If you wanted to know the meaning of a word, you would look it up in a dictionary. Now that often means looking it up online rather than in a physical book. But the dictionary remains to be a useful and simple tool. Look up a word alphabetically and find the definition(s) listed behind, along with other useful information such as its grammatical part of speech. It is a very simple and straight forward process.

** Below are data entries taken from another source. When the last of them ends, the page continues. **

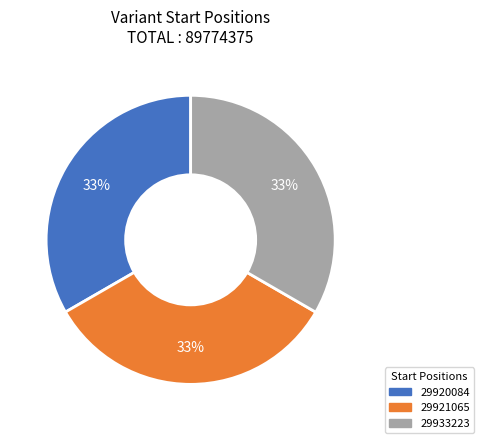

Is the sum of 29933223 and 29920084 greater than half?

Yes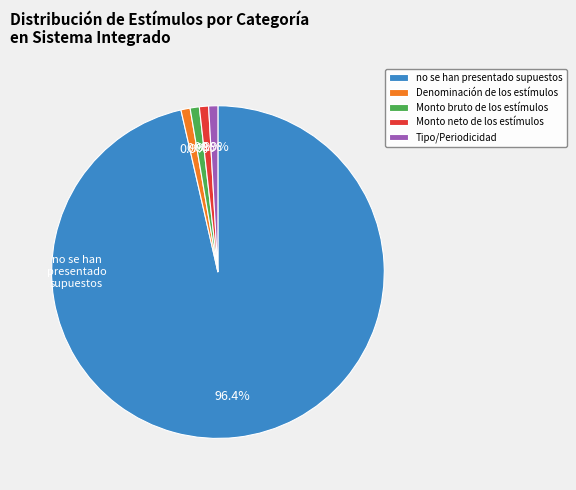

Does Monto bruto de los estímulos represent more than half of the total?

No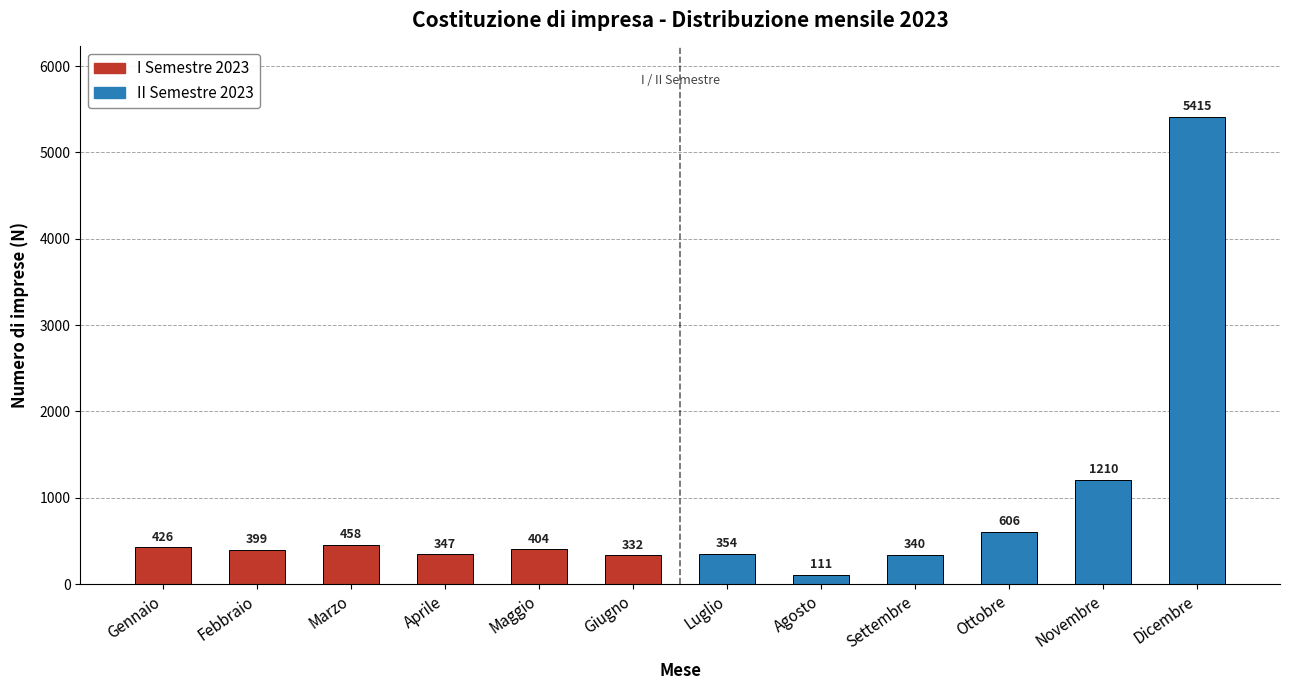

What is the difference between the maximum and minimum values?

5304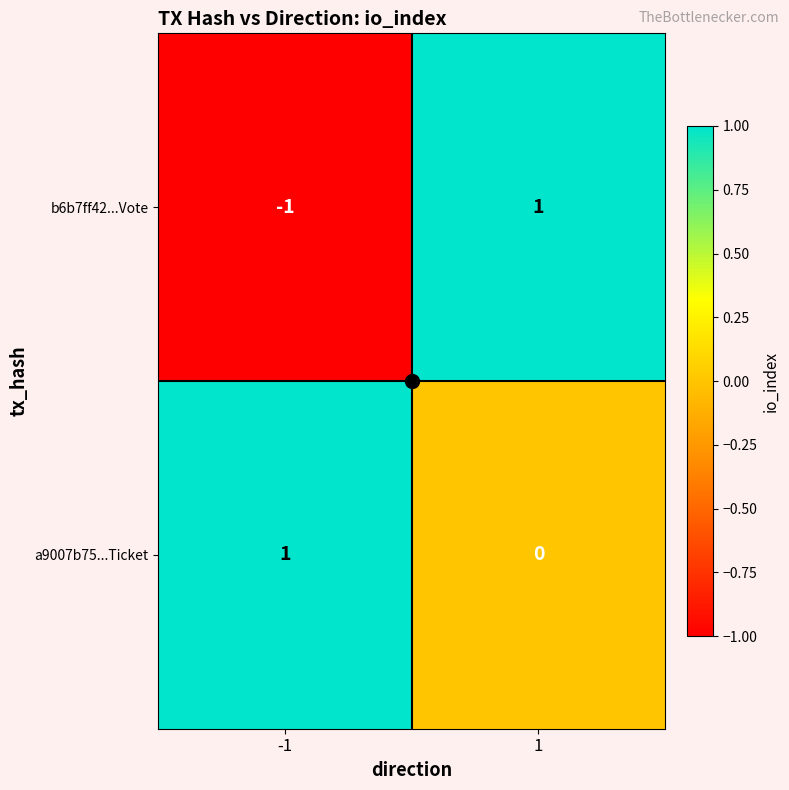

At 1, list the series in order from smallest to largest.

a9007b75...Ticket, b6b7ff42...Vote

But the simple, straight forward nature of dictionaries can be misleading in terms of meaning. Meaning is so much more than definition. There is history to be taken into account, along with connotations and context. Dictionary definitions do little to help this. Events and people give words new meaning. You often certain groups ‘hijacking’ words for their own purposes, associating them with different meanings. Many times, these are controversial groups giving words new meanings that a perceived to be negative by the general populous. But not always. Often these new meanings come about quite innocently. For example, people of various spiritual traditions often use the same vocabulary to speak about very different ideas. A southern Baptist and a New Ager may both talk about Jesus Christ, but they use that term with very different meanings. It is not done intentionally to spite another group, but nonetheless it can cause confusion and upset.
Can we continue to use ‘hijacked’ words, or those imbued with new meaning, according to their standard dictionary definitions? Or will they be tainted with their new meanings forever? If there is one thing this conundrum ensures it is that language is alive and meaning is not static. Instead it is perpetually changing. Together we shape language, and determine what meanings remain relevant and which become obsolete. Meaning changes but it isn’t fickle, it’s a powerful force that changes how we view and speak about our world. Let’s remember that as we choose how to address each other, what to publish, and what to listen to.